_Assigned task:_ Your task is to extract every line from the material below exactly.

_Study material:_
______

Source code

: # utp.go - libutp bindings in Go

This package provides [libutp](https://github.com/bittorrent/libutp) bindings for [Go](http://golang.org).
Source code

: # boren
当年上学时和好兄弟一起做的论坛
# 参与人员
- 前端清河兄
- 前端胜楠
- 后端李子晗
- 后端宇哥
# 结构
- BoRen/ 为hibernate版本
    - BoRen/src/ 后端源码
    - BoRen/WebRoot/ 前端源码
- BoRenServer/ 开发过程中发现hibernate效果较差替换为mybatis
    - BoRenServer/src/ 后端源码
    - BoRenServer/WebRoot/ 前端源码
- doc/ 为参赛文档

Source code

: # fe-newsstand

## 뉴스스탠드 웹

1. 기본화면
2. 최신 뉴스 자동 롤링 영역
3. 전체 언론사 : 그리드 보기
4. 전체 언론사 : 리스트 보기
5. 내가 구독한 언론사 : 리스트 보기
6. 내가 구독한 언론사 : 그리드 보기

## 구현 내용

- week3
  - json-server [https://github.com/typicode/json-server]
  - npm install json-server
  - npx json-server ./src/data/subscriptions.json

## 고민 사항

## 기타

______

_Result of this exercise:_
Source code

: # utp.go - libutp bindings in Go

This package provides [libutp](https://github.com/bittorrent/libutp) bindings for [Go](http://golang.org).
Source code

: # boren
当年上学时和好兄弟一起做的论坛
# 参与人员
- 前端清河兄
- 前端胜楠
- 后端李子晗
- 后端宇哥
# 结构
- BoRen/ 为hibernate版本
    - BoRen/src/ 后端源码
    - BoRen/WebRoot/ 前端源码
- BoRenServer/ 开发过程中发现hibernate效果较差替换为mybatis
    - BoRenServer/src/ 后端源码
    - BoRenServer/WebRoot/ 前端源码
- doc/ 为参赛文档

Source code

: # fe-newsstand

## 뉴스스탠드 웹

1. 기본화면
2. 최신 뉴스 자동 롤링 영역
3. 전체 언론사 : 그리드 보기
4. 전체 언론사 : 리스트 보기
5. 내가 구독한 언론사 : 리스트 보기
6. 내가 구독한 언론사 : 그리드 보기

## 구현 내용

- week3
  - json-server [https://github.com/typicode/json-server]
  - npm install json-server
  - npx json-server ./src/data/subscriptions.json

## 고민 사항

## 기타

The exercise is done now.